(Objective) Report every line of the items below that contains the string "label", copying each such line in full.

(Task input)
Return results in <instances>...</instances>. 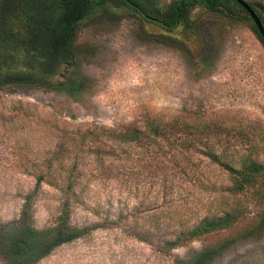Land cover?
Returning <instances> with one entry per match:
<instances>
[{
  "label": "rangeland",
  "instance_id": "rangeland-1",
  "mask_svg": "<svg viewBox=\"0 0 264 264\" xmlns=\"http://www.w3.org/2000/svg\"><path fill=\"white\" fill-rule=\"evenodd\" d=\"M198 21L201 38L177 39L134 19L98 20L78 32L96 46L75 71L80 92L0 90V228L30 200L39 229L65 211L90 229L37 264H182L255 224L264 176L235 196L234 176L207 154L234 168L264 164V46L246 25L219 37L216 16ZM151 118L164 126L156 140L114 135L131 123L145 131ZM235 207L245 216L233 229L165 249ZM212 264H264V237L239 239Z\"/></svg>",
  "mask_w": 264,
  "mask_h": 264
},
{
  "label": "trees",
  "instance_id": "trees-1",
  "mask_svg": "<svg viewBox=\"0 0 264 264\" xmlns=\"http://www.w3.org/2000/svg\"><path fill=\"white\" fill-rule=\"evenodd\" d=\"M247 1V0H246ZM264 26V8L247 1ZM217 17L216 31L223 37L227 28L246 25L264 46V41L250 14L236 0H0V90L9 88H39L80 92L84 84L74 75L80 61L96 51L90 43H78L82 26L95 25L107 19L114 24L124 19L153 24L164 36L181 33L201 38L203 24L198 17ZM164 126L156 118L147 122L145 131L135 124L115 133L119 142L138 143L156 140ZM214 162L234 176L233 194L253 192L264 176V164L245 159L234 168L207 154ZM42 181V180H41ZM40 184V180L38 181ZM29 202L22 217L10 228H0V256L3 264H37L58 247L78 240L89 233L68 223V212H62L59 222L39 229L30 221ZM245 216L243 208H233L223 217H206L194 229L176 236L175 242H165L172 249L187 241L233 229ZM264 237V209L252 227L219 245L204 249L182 264H212L239 239Z\"/></svg>",
  "mask_w": 264,
  "mask_h": 264
},
{
  "label": "water",
  "instance_id": "water-1",
  "mask_svg": "<svg viewBox=\"0 0 264 264\" xmlns=\"http://www.w3.org/2000/svg\"><path fill=\"white\" fill-rule=\"evenodd\" d=\"M252 17V19L254 20L258 31L260 33V35L262 36V39L264 41V26L259 18V16L257 15L256 11L250 6V4L246 1V0H236Z\"/></svg>",
  "mask_w": 264,
  "mask_h": 264
}]
</instances>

(Answer to the exercise)
  "label": "rangeland",
  "label": "trees",
  "label": "water",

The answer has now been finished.